Al-Jazeera’s media analysis program “Listening Post,” hosted by the Canadian Journalist Richard Gizbert, highlighted the neo-Nazi murders and the role of the German media over the weekend. German academics, media experts, as well as Turkish journalists in that country argued that the German media has always been complicit in the negative stereotyping of Turks. Perhaps it is a sense of guilt now that is driving the same media to insisting that neo-Nazi actions be exposed fully.

Whatever the case may be, Germans have to start seeing the link between the negative stereotyping of Turks and the “teachings” of the likes of Sarazzin with neo-Nazi thinking. The xenophobic world view that they all represent belong ultimately to the same “species.”

The problem with Germany, unlike any other European country where xenophobia is rising, is that it is a country with a terrible historic baggage when it comes to racism. William Shirer, the author of the epic “Rise and fall of the Third Reich,” had this to say as late as 1990 in the “afterword” to the 30th edition of his book.

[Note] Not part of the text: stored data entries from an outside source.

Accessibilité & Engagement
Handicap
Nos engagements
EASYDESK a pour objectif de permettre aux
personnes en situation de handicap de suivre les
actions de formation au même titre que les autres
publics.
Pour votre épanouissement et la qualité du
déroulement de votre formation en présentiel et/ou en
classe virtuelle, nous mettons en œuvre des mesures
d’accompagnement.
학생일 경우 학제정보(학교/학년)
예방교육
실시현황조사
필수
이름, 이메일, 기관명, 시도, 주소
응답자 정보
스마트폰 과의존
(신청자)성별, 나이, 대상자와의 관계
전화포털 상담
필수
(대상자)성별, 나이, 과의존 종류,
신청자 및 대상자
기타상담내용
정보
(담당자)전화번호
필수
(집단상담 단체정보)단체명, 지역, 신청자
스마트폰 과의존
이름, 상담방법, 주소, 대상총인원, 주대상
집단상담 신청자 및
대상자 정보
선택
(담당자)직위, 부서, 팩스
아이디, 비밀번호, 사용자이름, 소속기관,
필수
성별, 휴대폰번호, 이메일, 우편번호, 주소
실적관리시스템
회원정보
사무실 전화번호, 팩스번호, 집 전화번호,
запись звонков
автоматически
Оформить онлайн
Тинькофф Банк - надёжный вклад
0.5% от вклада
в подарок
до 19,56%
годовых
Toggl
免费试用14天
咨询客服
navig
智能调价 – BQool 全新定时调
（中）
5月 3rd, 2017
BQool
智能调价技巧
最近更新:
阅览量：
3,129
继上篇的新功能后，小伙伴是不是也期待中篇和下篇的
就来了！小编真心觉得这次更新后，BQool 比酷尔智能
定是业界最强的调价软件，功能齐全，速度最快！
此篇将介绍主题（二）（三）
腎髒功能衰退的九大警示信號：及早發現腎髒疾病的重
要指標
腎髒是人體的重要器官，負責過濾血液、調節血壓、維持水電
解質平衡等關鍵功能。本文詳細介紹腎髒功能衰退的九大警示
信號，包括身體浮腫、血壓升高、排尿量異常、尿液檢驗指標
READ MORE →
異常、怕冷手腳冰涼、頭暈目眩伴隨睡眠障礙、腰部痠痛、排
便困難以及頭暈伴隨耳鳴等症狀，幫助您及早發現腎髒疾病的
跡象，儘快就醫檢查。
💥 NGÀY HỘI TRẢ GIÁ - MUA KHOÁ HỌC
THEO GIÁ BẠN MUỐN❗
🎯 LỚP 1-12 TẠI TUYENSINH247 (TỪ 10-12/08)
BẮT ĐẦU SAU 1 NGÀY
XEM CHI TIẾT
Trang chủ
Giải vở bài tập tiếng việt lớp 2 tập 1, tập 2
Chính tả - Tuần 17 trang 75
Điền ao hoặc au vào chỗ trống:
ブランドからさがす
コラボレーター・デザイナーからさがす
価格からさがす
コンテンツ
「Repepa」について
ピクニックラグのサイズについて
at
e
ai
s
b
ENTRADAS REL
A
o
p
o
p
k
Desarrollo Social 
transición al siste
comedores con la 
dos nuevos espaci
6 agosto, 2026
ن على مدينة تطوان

“People ask me now: Have the Germans changed? Many in the West appear to believe so. I myself am not so sure, my view no doubt clouded by the personal experience of having lived and worked in Germany in the Nazi time. The truth is that no one really knows the answer to that crucial question.”

The easiest way to get out of this tight spot for Germans is to say: “But people are reacting to Islamic terrorism and are afraid of Islam.” Fear, of course is the best turf for fascism to grow as we saw in Germany circa 1933-1945. Racism against Turks however, existed in Germany before the advent of “Islamic terrorism.”

It remains to be seen if all of this is going to spawn a new understanding among Germans. To cite Shirer, it appears no one really knows the answer to that yet even though we are in 2011. All we see through Sarazzin and his ilk is that the innate feeling that Germans are somehow racially, morally or intellectually superior is still alive and that is the real “disgrace.”